Despite massive spending, neither the US nor the Soviet Union had won the battle for the hearts and minds of the Third World. The costs were, in fact, enormous. Peter Rodman says:
By the time the Cold War ended … the net [US] financial flow to aid receiving countries since the mid 1950s, both commercial and concessional, had reached the phenomenal total of some $2 trillion in 1980s prices. Soviet aid cannot be quite so neatly packaged. However, according to US estimates, Soviet military and economic aid from 1979 to 1987 to Vietnam and Cambodia totaled nearly $29 billion; to Afghanistan, nearly $9 billion; to Angola, over $8 billion (1975-1987); and to Nicaragua, over $3 billion. From 1983 to 1987, Cuba received nearly $11 billion, not counting over $22 billion in price subsidies on oil and sugar.
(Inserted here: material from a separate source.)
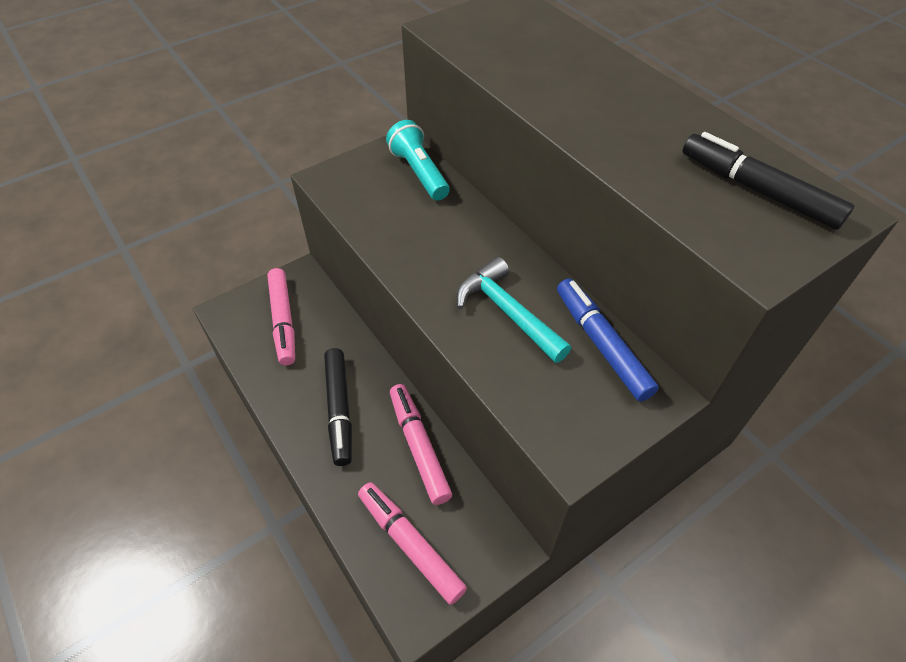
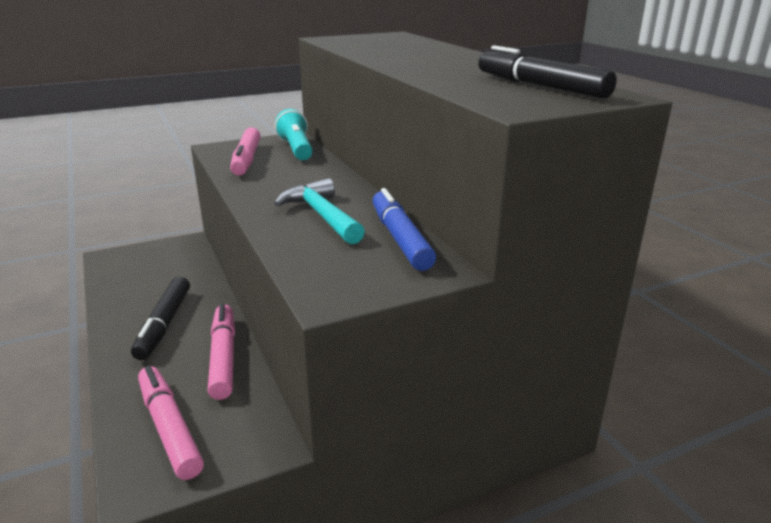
camera: 10 degrees right, 25 degrees down
(283, 321) = (153, 266): pink marker -> pink marker (246, 159)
Mammoth expenditures did not ensure that countries like Taiwan, Iran, and Cuba — the closest of allies with the US at the outset of the Cold War — maintained diplomatic relations throughout. Change had occurred even in the close relationship between Cuba and the Soviet Union, and internal transformation was also evident.
The ramifications of Cold War spending were not limited to the ultimate containment of communism. Nor were they limited to macro level institutions and policies, or indeed to the Third World. Cities in both the First and the Third Worlds were genuinely transformed by the unintended spillover effects of Cold War activities.
For example, Los Angeles became a premier industrial growth pole as aerospace and military bases proliferated and the area was pumped full of federal money via the Department of Defense.
Similarly, Isfahan (Iran) became the focal point for military led industrialization, Havana (Cuba) served as the largest intelligence information gathering station outside of Soviet territory, and Taipei (Taiwan) prospered as a result of American monetary and miltary intervention.
Some aspects of the urban metamorphosis had been foreseen by Eisenhower who warned in his oft-quoted farewell address:
The Cold War had produced something new in American experience … the conjunction of an immense military establishment and a large arms industry … [its] influence is felt in every city, every state house, every office in the federal government ….
It is probable, however, that even Eisenhower could not imagine the transformations that superpower activity and intervention would effect in the character and identity of certain Third World metropolitan areas.
Shaped and molded by Cold War militaristic activity and auxiliary investment, such cities as Taipei, Havana, and Isfahan became, in effect, Cold War Cities.